A word of advice for all writers looking to spend 143 weeks on the "New York Times" bestseller list: do what "Twilight" mastermind Stephenie Meyer did and listen to your mother. The author appeared on the "Oprah Winfrey" show Friday afternoon for her only interview leading up to the release of "New Moon" and revealed a little-known fact about her second novel — the ending would've been much tamer if not for her mother's advice.

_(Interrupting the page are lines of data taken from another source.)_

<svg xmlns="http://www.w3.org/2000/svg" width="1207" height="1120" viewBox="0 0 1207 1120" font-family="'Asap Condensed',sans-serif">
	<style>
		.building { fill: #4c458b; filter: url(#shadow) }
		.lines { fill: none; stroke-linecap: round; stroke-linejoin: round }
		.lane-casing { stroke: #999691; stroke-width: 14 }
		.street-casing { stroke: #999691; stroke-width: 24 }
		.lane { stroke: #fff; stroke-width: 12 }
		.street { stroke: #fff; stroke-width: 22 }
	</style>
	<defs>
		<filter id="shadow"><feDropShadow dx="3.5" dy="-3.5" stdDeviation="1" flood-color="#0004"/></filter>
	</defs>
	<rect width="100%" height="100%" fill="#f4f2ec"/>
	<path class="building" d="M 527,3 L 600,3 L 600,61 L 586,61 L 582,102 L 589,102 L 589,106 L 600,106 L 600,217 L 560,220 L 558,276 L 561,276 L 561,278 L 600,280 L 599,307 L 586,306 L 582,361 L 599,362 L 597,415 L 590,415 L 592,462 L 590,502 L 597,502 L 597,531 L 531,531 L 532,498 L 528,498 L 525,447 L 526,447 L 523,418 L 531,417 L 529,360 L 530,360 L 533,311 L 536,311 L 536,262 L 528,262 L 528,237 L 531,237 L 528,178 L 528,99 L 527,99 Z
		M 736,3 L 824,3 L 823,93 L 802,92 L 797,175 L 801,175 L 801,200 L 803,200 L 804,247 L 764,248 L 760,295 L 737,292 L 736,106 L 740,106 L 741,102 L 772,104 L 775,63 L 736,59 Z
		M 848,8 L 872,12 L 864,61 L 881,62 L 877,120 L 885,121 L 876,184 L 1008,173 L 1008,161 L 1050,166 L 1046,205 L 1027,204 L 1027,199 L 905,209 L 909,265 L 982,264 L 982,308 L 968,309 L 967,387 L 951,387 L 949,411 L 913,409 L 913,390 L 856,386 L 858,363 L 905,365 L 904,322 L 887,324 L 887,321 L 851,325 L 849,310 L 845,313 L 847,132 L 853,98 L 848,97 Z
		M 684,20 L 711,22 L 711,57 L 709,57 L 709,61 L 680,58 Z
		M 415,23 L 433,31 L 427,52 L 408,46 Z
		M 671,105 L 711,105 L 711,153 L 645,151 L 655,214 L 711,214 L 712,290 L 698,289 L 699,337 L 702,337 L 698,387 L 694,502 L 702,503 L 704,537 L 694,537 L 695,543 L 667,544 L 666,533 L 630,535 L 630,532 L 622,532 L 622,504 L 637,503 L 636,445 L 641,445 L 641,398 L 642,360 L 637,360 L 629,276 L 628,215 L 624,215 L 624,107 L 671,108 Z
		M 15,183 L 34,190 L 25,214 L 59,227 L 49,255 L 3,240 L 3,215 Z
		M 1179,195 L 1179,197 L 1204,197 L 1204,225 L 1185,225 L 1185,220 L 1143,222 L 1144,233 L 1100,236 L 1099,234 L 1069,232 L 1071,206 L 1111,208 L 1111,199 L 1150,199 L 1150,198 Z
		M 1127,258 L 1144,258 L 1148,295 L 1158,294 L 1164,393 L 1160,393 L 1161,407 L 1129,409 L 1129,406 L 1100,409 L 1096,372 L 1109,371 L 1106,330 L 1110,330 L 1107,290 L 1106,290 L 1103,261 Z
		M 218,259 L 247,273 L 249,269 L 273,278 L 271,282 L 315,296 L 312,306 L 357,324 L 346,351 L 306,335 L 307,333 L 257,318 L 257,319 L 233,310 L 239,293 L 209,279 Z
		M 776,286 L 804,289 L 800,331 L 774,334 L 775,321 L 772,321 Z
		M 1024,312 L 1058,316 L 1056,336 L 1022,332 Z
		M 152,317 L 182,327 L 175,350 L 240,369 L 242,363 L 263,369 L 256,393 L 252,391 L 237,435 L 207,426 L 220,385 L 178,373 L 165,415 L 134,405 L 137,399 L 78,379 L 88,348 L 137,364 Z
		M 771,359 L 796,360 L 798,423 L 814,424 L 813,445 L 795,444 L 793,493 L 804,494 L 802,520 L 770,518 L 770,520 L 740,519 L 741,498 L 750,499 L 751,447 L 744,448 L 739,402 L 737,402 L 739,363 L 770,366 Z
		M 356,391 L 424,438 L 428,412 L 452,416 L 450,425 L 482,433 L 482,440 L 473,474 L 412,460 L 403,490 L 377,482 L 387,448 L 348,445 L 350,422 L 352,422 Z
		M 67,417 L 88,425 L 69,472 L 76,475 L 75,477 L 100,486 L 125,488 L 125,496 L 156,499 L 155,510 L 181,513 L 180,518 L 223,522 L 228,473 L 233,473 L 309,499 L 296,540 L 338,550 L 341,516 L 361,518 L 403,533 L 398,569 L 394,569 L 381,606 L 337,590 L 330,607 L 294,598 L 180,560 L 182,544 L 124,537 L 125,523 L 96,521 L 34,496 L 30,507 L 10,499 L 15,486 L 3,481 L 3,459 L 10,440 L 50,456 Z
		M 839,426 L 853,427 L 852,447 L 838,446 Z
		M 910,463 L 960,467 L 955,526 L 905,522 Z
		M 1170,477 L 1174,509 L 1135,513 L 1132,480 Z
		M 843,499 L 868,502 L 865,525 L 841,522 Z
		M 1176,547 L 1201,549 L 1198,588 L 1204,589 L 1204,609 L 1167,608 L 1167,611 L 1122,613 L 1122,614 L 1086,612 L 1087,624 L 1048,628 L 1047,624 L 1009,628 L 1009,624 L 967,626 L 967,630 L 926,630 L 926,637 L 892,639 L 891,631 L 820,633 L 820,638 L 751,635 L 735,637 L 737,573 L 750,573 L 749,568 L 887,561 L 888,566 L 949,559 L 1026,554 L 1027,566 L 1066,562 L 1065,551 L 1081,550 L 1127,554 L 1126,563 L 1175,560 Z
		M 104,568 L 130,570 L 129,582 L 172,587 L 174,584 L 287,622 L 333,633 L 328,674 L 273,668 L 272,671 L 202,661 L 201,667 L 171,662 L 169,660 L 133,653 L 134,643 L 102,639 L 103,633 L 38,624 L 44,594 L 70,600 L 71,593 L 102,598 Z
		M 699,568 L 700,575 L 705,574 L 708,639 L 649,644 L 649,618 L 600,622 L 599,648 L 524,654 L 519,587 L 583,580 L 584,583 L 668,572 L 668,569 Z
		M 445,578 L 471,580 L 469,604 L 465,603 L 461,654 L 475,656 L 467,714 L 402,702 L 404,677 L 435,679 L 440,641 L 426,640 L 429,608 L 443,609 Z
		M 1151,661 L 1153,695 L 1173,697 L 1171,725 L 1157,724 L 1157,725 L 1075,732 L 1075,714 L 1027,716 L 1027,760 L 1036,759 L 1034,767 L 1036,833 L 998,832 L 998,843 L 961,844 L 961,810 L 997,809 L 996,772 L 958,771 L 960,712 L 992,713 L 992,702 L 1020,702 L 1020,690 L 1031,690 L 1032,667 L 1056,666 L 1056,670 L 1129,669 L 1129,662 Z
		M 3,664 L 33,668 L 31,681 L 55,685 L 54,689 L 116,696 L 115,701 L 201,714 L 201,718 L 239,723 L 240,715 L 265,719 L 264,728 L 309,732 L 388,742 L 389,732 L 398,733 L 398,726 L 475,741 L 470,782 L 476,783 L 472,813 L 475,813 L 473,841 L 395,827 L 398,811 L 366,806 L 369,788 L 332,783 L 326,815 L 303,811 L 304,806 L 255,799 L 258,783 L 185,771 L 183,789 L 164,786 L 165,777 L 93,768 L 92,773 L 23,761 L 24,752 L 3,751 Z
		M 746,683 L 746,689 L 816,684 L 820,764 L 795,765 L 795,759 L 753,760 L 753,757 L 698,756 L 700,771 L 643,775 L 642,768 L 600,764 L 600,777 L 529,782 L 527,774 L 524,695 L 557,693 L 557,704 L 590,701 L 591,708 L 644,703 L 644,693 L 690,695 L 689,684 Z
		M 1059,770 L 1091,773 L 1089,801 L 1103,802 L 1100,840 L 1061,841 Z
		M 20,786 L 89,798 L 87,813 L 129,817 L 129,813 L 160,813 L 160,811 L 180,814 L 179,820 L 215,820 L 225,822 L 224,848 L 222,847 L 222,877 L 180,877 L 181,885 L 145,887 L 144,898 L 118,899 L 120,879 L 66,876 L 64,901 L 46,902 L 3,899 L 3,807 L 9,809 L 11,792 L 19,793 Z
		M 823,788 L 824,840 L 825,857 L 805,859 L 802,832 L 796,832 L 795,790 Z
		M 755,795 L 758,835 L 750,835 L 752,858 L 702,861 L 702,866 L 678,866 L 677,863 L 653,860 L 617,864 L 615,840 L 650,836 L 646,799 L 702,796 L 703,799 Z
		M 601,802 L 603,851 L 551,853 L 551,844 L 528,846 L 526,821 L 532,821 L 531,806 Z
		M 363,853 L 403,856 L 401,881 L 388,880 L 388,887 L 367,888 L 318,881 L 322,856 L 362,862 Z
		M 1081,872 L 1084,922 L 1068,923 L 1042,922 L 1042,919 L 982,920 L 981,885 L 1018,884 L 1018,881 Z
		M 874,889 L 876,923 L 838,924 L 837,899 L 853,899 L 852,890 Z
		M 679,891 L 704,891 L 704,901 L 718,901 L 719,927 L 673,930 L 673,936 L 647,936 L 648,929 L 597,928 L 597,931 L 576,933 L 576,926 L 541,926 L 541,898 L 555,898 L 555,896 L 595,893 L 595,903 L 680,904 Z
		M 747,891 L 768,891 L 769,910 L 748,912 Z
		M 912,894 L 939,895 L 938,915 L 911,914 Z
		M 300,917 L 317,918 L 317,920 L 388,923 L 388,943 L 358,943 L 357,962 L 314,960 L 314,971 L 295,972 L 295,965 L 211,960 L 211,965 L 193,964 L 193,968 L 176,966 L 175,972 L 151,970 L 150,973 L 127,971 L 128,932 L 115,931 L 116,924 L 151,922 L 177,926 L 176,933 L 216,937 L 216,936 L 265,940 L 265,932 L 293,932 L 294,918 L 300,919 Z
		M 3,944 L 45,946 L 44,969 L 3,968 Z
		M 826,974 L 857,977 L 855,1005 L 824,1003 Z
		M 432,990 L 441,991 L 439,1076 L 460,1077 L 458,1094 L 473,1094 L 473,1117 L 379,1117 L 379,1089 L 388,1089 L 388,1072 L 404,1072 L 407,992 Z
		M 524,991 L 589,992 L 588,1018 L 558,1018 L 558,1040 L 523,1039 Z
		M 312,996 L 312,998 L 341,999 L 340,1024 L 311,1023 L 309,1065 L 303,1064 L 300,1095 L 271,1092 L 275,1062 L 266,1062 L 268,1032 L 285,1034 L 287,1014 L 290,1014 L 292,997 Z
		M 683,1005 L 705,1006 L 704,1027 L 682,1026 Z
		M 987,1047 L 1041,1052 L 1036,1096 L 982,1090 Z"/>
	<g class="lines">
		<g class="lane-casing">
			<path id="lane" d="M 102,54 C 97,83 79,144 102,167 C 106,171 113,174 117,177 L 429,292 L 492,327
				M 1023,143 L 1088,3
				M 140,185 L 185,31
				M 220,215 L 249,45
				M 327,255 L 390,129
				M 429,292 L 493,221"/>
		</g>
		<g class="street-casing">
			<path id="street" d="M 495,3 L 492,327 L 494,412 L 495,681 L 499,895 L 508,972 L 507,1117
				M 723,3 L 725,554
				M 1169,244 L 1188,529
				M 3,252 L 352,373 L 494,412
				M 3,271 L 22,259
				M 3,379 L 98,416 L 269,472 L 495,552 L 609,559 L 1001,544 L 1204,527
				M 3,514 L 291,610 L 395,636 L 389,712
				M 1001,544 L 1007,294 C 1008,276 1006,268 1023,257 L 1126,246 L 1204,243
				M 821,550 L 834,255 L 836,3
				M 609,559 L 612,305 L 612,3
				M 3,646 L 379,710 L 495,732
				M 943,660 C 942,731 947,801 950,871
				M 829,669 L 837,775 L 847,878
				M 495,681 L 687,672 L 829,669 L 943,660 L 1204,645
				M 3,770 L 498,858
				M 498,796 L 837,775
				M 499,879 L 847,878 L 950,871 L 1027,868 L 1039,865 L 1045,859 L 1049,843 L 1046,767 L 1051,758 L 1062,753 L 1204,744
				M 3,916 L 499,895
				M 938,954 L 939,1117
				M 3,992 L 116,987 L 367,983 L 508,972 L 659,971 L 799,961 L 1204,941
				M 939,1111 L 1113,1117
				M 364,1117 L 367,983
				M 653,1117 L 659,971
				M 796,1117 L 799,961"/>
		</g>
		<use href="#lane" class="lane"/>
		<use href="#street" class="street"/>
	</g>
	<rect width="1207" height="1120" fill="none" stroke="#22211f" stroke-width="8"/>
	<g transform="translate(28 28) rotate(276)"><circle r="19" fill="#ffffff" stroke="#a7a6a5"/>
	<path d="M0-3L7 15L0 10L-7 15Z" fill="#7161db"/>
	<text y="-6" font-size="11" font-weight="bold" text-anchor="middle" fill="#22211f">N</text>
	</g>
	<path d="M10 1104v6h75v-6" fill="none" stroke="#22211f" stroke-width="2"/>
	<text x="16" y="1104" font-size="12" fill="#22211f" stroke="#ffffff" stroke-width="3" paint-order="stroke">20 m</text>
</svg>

"My mom was like, 'You know, Stephenie, maybe a little more action at the end would be a good idea. Maybe you need that.' And she was right, as usual. So after kind of stewing about it I introduced the Volturi a little bit earlier in the series than I was planning. That whole scene at the end — that's kind of my favorite part now — is there because my mom told me it would be better that way."
Much of Oprah's interview focused on how Stephenie first began writing "Twilight" — something many Twihards are already quite familiar with — but it served as a nice primer for the uninitiated. As Oprah put it, "If you're not a part of the 'Twilight' world, just get with it."
Stephenie first came up with the story for "Twilight" in a dream. She woke up the next morning — June 2, 2003 (the first day of her summer diet and her kids' swim lessons) — and began putting it into words. "This dream was just something I was so interested in. It was so different from what my every day was at the time, something that was fantasy. And I just wanted to remember it so badly, that's why I started writing it down. Not because I thought, 'This would be a great story for a novel.' No. It was just, 'I don't want to forget this story.'"
Because it was such a vivid story, she kept writing. Over the past several years, her life had been so focused on raising her children that she didn't spend too much time on herself. "It was a release. That was the dam bursting. I had been bottling up who I was for so long, I needed an expression. …When your kids are little, their lives depend on you all the time, and you really have to devote yourself to them. It's part of the job. So who you are, your imagination and all that, you do have to put it on hold. ... And so a lot of who I was — my crazy imagination and that person — was on the backburner."
The "stay-at-home mom-turned-multi-gazillionaire behind it all" (as Oprah put it) said turning the book into a movie was a natural progression because it was so visual in her head. Casting Edward proved to be the hardest part, but she loved Robert Pattinson because "he just doesn't look like everybody else." Plus, "he smells great. Rob is hilarious. He's the funniest person. He is really fun to hang out with. He is not at all like the Edward character. It's interesting to watch him kind of shift back and forth because he's so different as Rob and he just changes."
Seeing the Wolf Pack come to life has been the most exciting part of the "New Moon" movie process. "The first time I got to see them, there's this scene where all of [the Wolf Pack members enter] at once and the ground shakes. They're so big and they looked so real. That for me was just the most amazing moment where I wanted to cry and I wanted to jump up and scream. It was amazing."
As for what's next, Stephenie said backstage that she's not sure if there will ever be a fifth book because she's a little burnt out on vampires — maybe she'll visit aliens next. Currently, she's working on the movie version of "The Host" and thinking about two more books to make it a trilogy.
What did you think of Oprah's interview? Too much of a retread of things we already knew, or enlightening for non-"Twilight"-knowledgeable moms? Did Stephenie's reaction to seeing the Wolf Pack make you even more excited to see the movie next Friday?